**PROBLEMS TO WORK ON**
a. Check each statement below against the binary search midpoint thread. Answer yes or no, and quote the words that settle it. (i) The asker's implementation uses signed 32-bit variables. (ii) The first answer says the overflow-safe formula is technically unnecessary when overflow cannot happen. (iii) The first answer advises dropping the safe formula to save a CPU instruction.
b. Continue the binary search midpoint thread from its last line.

**PROVIDED TEXT**
----------
问题
So, the correct way of calculating mid
in a binary search is mid = low + ((high - low) / 2)
in order to handle overflow errors.
My implementation uses unsigned 64 bit variables and I don't ever see a situation where my arrays get so big so as to cause an overflow. Do I still need use the above implementation or can I use mid = (low + high) / 2
What's best practice here?
回答1:
If there is no possibility of overflow, the overflow-safe way of computing the midpoint is technically unnecessary: you can use the unsafe formula if you wish. However, it's probably a good idea to keep it there anyway, in case that your program gets modified some day to break your assumptions. I think that adding a single CPU instruction to make your code future-proof is a great investment in maintainability of your code.
回答2:
Check this article Nearly All Binary Searches and Mergesorts are Broken
Better practice (for today)
----------
**RECORDS SUPPLIED**
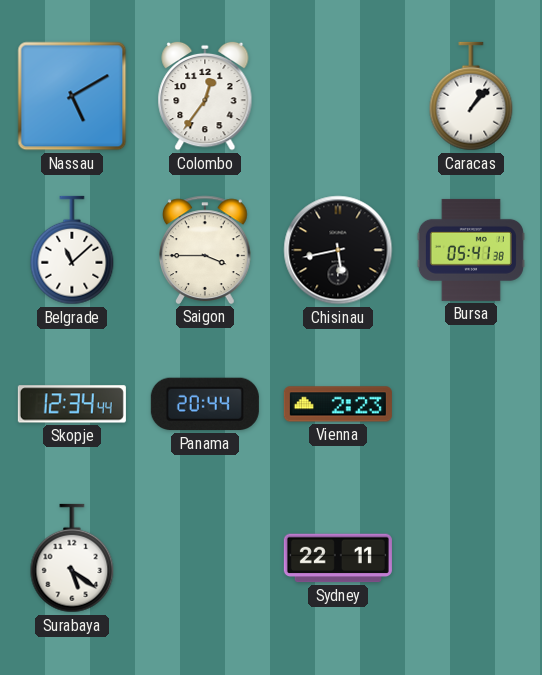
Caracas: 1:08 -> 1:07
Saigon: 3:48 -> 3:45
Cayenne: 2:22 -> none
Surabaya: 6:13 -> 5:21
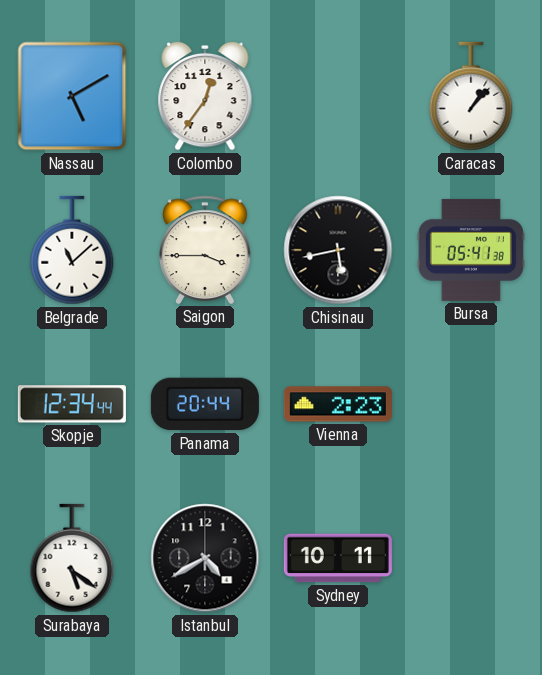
Istanbul: none -> 4:40
Sydney: 22:11 -> 10:11
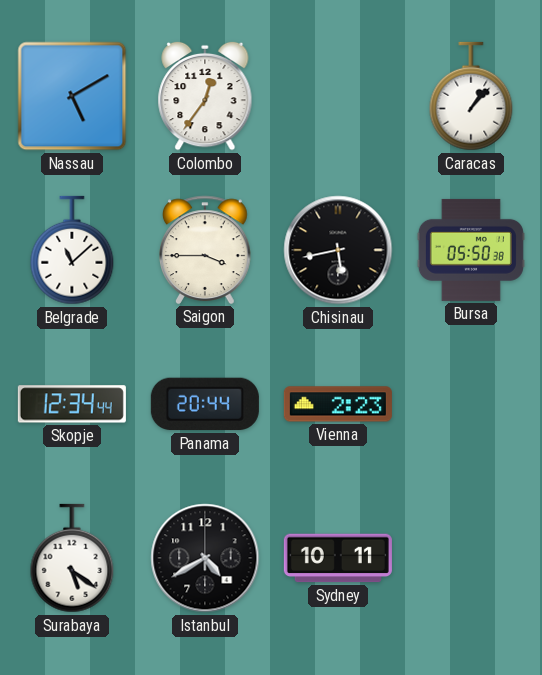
Bursa: 05:41 -> 05:50
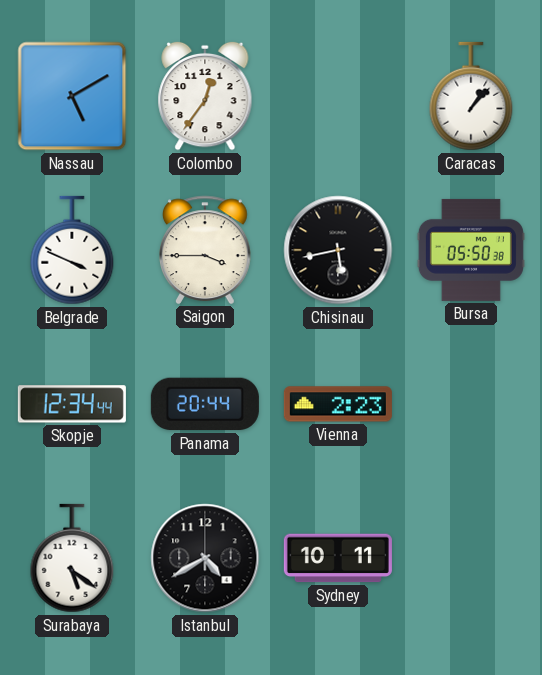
Belgrade: 11:08 -> 3:49
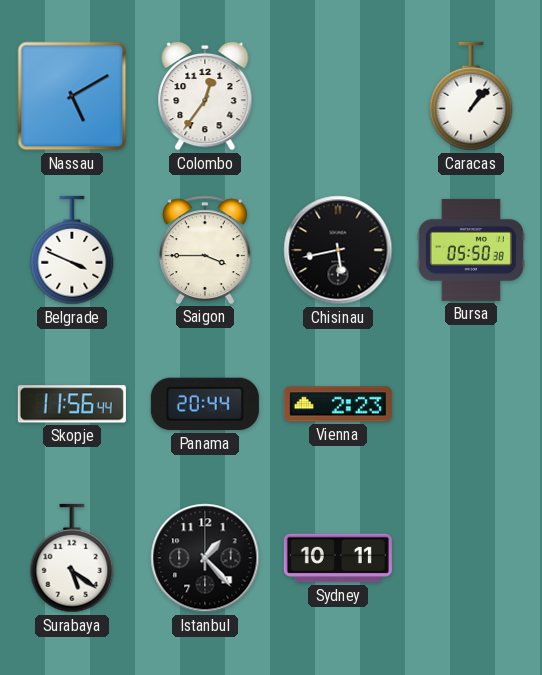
Skopje: 12:34 -> 11:56
Istanbul: 4:40 -> 1:23
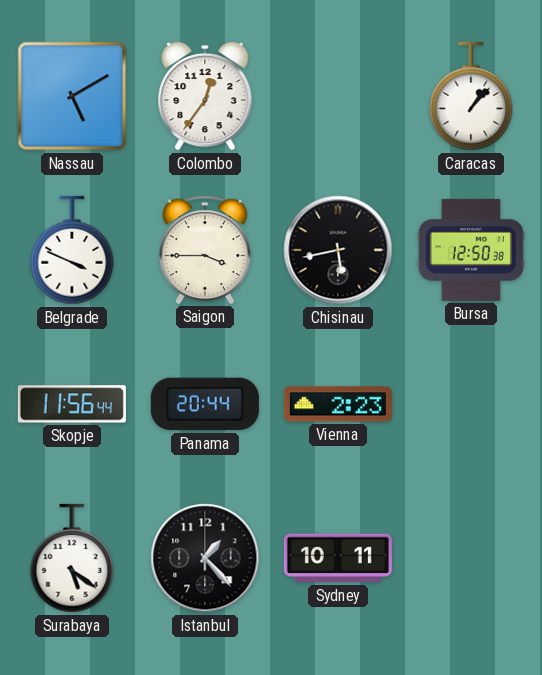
Bursa: 05:50 -> 12:50
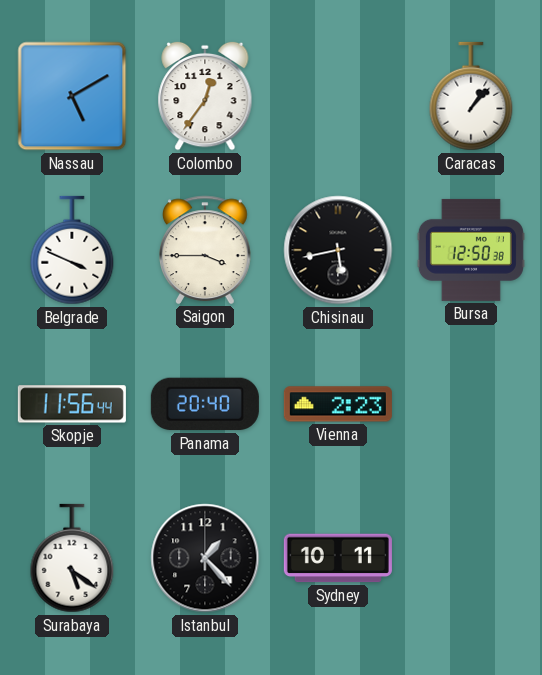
Panama: 20:44 -> 20:40
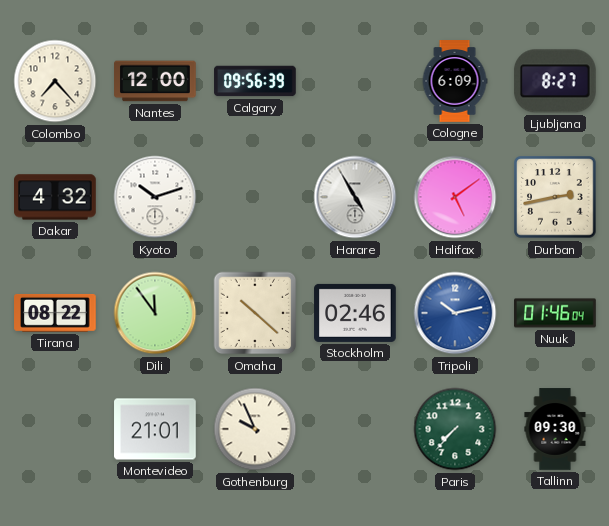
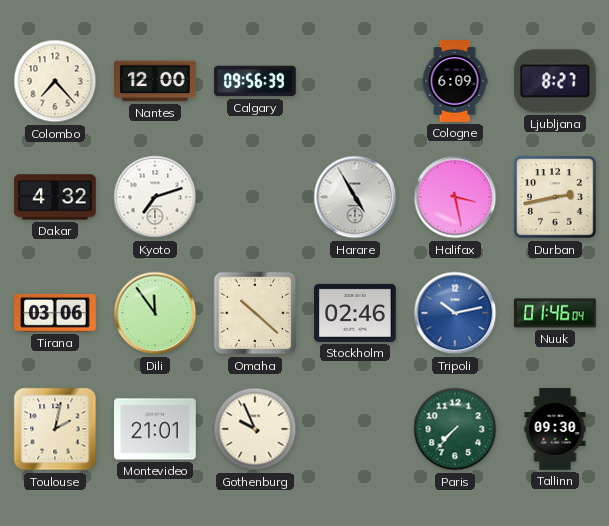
Kyoto: 10:12 -> 7:12
Halifax: 5:09 -> 3:28
Tirana: 08:22 -> 03:06
Toulouse: none -> 2:02
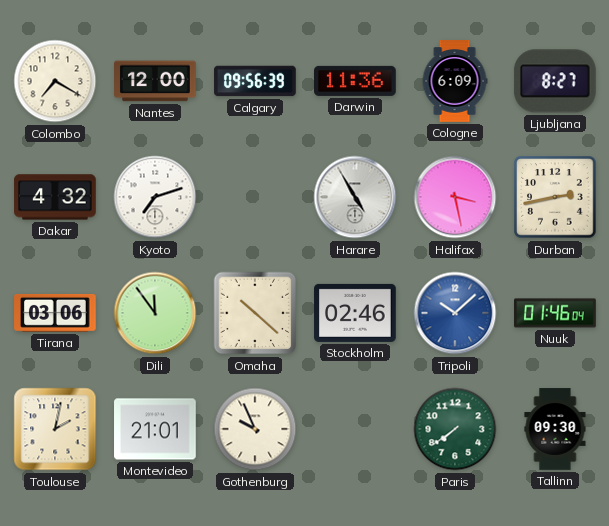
Colombo: 7:23 -> 7:20
Darwin: none -> 11:36
Tripoli: 10:13 -> 10:08
Paris: 7:37 -> 7:39
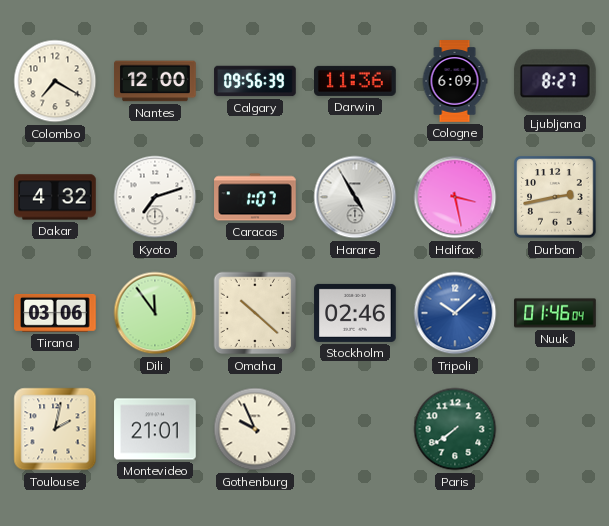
Caracas: none -> 1:07
Tallinn: 09:30 -> none
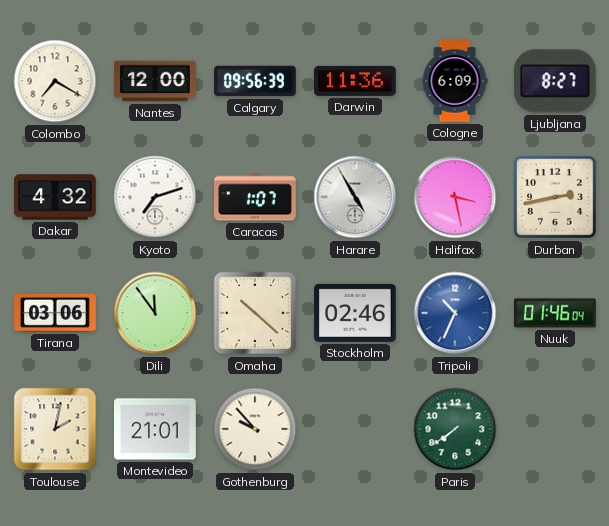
Tripoli: 10:08 -> 10:34
Gothenburg: 9:56 -> 9:53
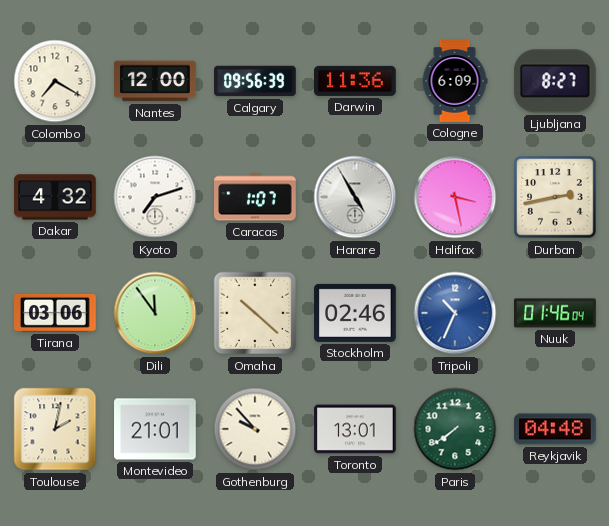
Toronto: none -> 13:01
Reykjavik: none -> 04:48
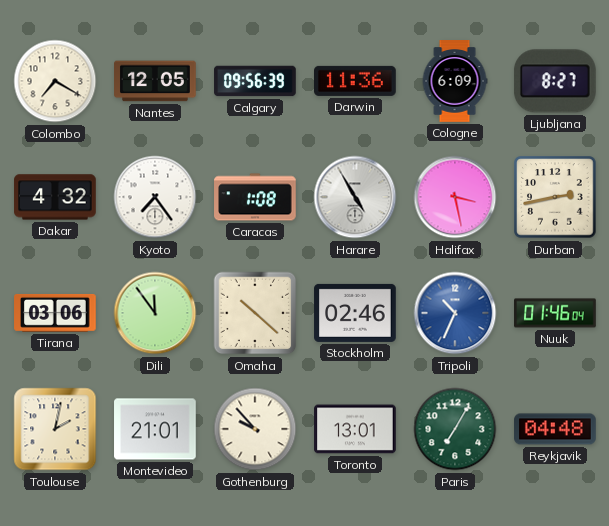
Nantes: 12:00 -> 12:05
Kyoto: 7:12 -> 7:24
Caracas: 1:07 -> 1:08
Paris: 7:39 -> 7:05
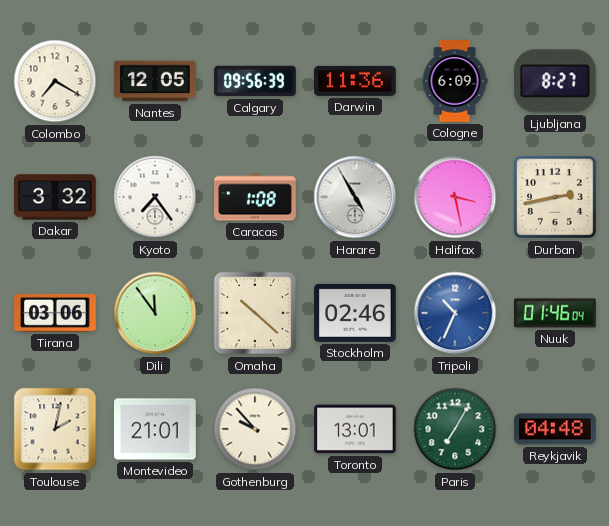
Dakar: 4:32 -> 3:32
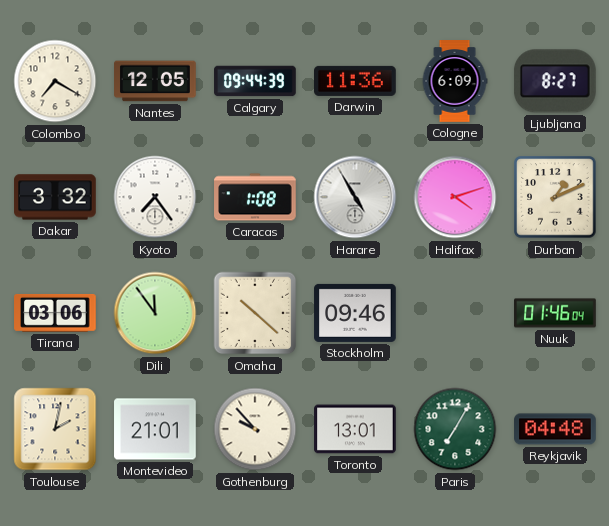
Calgary: 09:56 -> 09:44
Halifax: 3:28 -> 4:12
Durban: 2:43 -> 1:11
Stockholm: 02:46 -> 09:46
Tripoli: 10:34 -> none
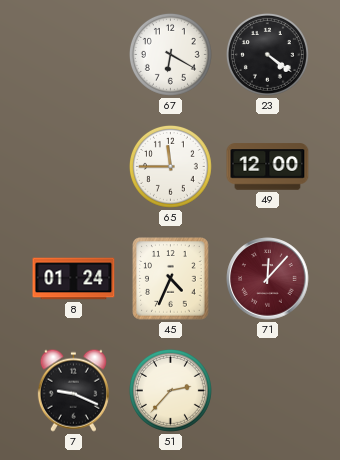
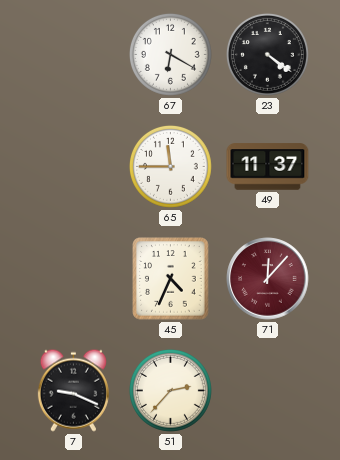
49: 12:00 -> 11:37
8: 01:24 -> none
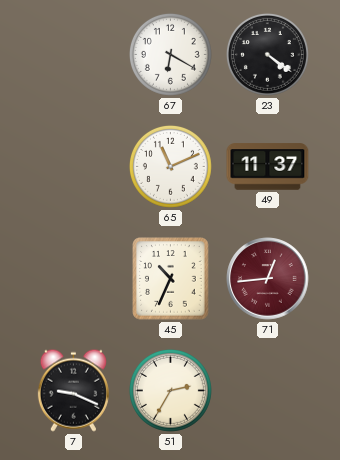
----------
**RESPONSE LIST**
a.
(i) No: "My implementation uses unsigned 64 bit variables"
(ii) Yes: "If there is no possibility of overflow, the overflow-safe way of computing the midpoint is technically unnecessary"
(iii) No: "it's probably a good idea to keep it there anyway"

b.
Probably faster, and arguably as clear is: 6: int mid = (low + high) >>> 1;
and after that :
In C and C++ (where you don't have the >>> operator), you can do this: 6: mid = ((unsigned int)low + (unsigned int)high)) >> 1;
And at the end :
Update 17 Feb 2008: Thanks to Antoine Trux, Principal Member of Engineering Staff at Nokia Research Center Finland for pointing out that the original proposed fix for C and C++ (Line 6), was not guaranteed to work by the relevant C99 standard (INTERNATIONAL STANDARD - ISO/IEC - 9899 - Second edition - 1999-12-01, 3.4.3.3), which says that if you add two signed quantities and get an overflow, the result is undefined. The older C Standard, C89/90, and the C++ Standard are both identical to C99 in this respect. Now that we've made this change, we know that the program is correct;)
Bottom line, there always will be a case when it won't work
回答3:
Don Knuth's method works perfectly through a bitmask with no possibility of an overflow:
return (low & high) + ((low ^ high) >> 1)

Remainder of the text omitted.